Mitophagy is a highly conserved selective autophagy process by which damaged mitochondria are degraded and replenish the cell to support mitochondrial homeostasis [12, 19]. Here, our results revealed that mitophagy was decreased in the cardiac tissues of obese mice. The mitophagy indicator Mito-Keima, under bafilomycin A1 treatment, directly indicated that mitophagy flux was impaired according to multiple parameters in the heart tissues of the obese mice. Our present data, together with the findings of a recent study [9], confirmed that impaired mitophagy was a hallmark of obesity-induced MC that could be attributable to the diminished efficiency of degradation and/or increased production of autophagosomes. However, the precise efficiency of digestion and the single determinant that is most important need more comprehensive investigation. Using immunoblotting of mito-LC3II and P62 in the mitochondrial fraction, MitoTracker and GFP-LC3 colocalization, and Mito-Keima staining, we detected that UA promoted mitophagy activation and mitophagy flux both in vivo and in vitro. Consistent with our findings, the effect of UA on mitophagy has been confirmed in multiple tissues, including skeletal muscle and adipocytes, by different groups [22, 24], which have also demonstrated that UA activates the Parkin mitophagy pathway. We cannot conclude whether UA targets Parkin directly or induces Parkin recruitment to damaged mitochondria via an indirect mechanism. Further investigation of the molecular mechanism by which UA regulates Parkin is warranted in the future.

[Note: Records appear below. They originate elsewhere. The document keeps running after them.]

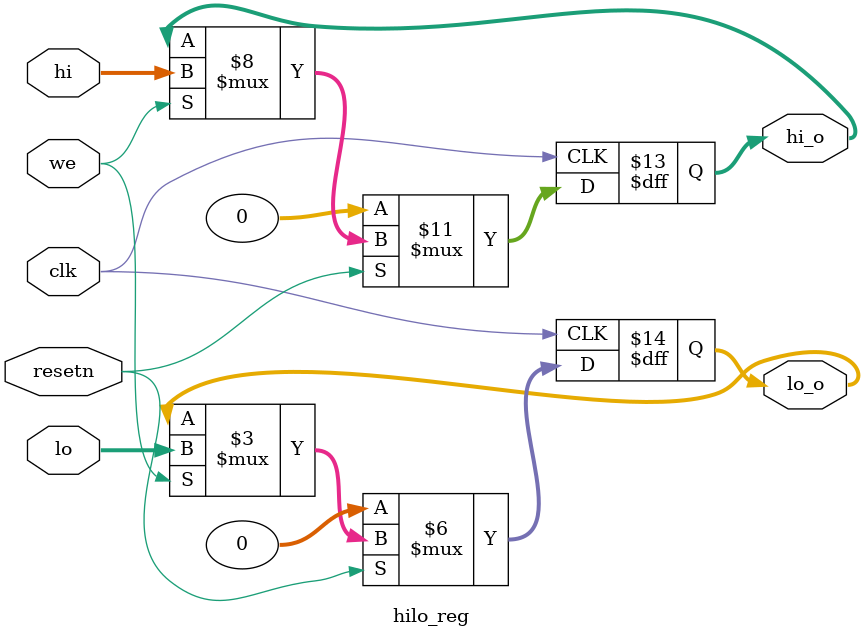
<source format=v>
`timescale 1ns / 1ps


module hilo_reg(
	input wire clk,resetn,we,
	input wire[31:0] hi,lo,
	output reg[31:0] hi_o,lo_o
    );
	
	always @(negedge clk) begin
		if(~resetn) begin
			hi_o <= 0;
			lo_o <= 0;
		end else if (we) begin
			hi_o <= hi;
			lo_o <= lo;
		end
	end
endmodule

</source>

Furthermore, we demonstrated that UA alleviated multiple mitochondrial defects in cardiomyocytes upon PA challenge, including overt mitochondrial oxidative stress, reduced mitochondrial respiratory capacity and MMP collapse. These effects might be attributable to UA-mediated activation of mitophagy, as revealed by the evidence that mitophagy activation contributed to the mitochondria-protective effect of UA. In turn, the improved mitochondrial quality could have helped alleviate the mitophagy impairment.

In summary, our present study suggests that UA treatment protects against diastolic dysfunction and cardiac remodelling, as well as mitochondrial defects, in the hearts of mice fed on HFD. The protective effects of UA are at least partially dependent on mitophagy activation. Thus, treatment to promote mitophagy may be a promising strategy to combat cardiac complications in obese patients.